Europe’s Herschel space observatory — the largest infrared telescope ever launched — has stopped working after exhausting its supply of liquid helium coolant, ending more than three years of pioneering observations of the cool Universe.
Instruments on The European Space Agency’s (ESA) billion-euro flagship observatory have warmed to levels that mean it has closed its eyes on the Universe.
The mission began with over 2300 litres of liquid helium, which has been slowly evaporating since the final top-up the day before Herschel’s launch on May 14, 2009, ESA said.
The liquid helium was essential to cool the observatory’s instruments to close to absolute zero, allowing Herschel to make highly sensitive observations of the cold Universe until now.
The confirmation that the helium is finally exhausted came on Monday at the beginning of the spacecraft’s daily communication session with its ground station in Western Australia, with a clear rise in temperatures measured in all of Herschel’s instruments.
“Herschel has exceeded all expectations, providing us with an incredible treasure trove of data that that will keep astronomers busy for many years to come,” said Professor Alvaro Gimenez Canete, ESA’s Director of Science and Robotic Exploration.
Herschel has made over 35,000 scientific observations, amassing more than 25,000 hours worth of science data from about 600 observing programmes.
A further 2000 hours of calibration observations also contribute to the rich dataset, which is based at ESA’s European Space Astronomy Centre, near Madrid in Spain.
The archive will become the legacy of the mission.
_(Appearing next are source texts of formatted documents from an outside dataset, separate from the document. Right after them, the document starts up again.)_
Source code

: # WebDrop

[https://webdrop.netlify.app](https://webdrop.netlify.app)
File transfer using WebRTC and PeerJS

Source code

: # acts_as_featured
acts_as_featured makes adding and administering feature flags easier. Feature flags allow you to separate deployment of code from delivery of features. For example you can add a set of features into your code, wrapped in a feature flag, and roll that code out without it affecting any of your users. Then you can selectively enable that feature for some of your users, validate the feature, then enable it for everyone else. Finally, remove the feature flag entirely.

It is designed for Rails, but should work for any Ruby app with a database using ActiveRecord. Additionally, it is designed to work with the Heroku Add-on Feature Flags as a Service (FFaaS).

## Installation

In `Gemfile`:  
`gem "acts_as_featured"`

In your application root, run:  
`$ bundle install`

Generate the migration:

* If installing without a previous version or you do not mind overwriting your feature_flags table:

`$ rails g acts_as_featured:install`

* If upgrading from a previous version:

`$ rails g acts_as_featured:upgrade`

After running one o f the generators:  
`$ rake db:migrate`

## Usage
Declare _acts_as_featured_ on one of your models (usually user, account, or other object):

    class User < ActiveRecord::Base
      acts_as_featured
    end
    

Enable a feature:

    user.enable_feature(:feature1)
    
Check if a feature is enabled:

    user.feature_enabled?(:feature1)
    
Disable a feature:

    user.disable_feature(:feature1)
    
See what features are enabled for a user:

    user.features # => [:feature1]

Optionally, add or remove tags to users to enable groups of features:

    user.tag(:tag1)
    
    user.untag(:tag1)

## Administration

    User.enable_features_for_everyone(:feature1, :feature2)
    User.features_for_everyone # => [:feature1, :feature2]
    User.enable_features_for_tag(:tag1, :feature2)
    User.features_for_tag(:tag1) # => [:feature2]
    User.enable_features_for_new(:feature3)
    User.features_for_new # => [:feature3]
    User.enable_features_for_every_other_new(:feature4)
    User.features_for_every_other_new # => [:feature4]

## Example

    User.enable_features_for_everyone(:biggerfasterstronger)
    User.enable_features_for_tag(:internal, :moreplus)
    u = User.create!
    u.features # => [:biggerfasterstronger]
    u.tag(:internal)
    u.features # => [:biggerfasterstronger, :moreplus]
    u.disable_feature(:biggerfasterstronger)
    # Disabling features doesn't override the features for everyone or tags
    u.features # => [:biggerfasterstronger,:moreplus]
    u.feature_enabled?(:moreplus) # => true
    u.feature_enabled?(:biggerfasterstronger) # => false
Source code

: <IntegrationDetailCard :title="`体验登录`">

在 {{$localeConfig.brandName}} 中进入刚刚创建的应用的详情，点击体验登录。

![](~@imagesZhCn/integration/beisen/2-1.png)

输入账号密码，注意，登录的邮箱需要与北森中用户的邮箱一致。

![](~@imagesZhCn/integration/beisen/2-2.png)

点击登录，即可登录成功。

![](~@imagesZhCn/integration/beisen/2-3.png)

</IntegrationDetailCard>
It is expected to provide even more discoveries than have been made during the lifetime of the Herschel mission.
“Herschel’s ground-breaking scientific haul is in no little part down to the excellent work done by European industry, institutions and academia in developing, building and operating the observatory and its instruments,” said Thomas Passvogel, ESA’s Herschel Programme Manager.
“Herschel has offered us a new view of the hitherto hidden Universe, pointing us to a previously unseen process of star birth and galaxy formation, and allowing us to trace water through the Universe from molecular clouds to newborn stars and their planet-forming discs and belts of comets,” said Goran Pilbratt, ESA’s Herschel Project Scientist.
Herschel’s stunning images of intricate networks of dust and gas filaments within our Milky Way Galaxy provide an illustrated history of star formation.
These unique far-infrared observations have given astronomers a new insight into how turbulence stirs up gas in the interstellar medium, giving rise to a filamentary, web-like structure within cold molecular clouds.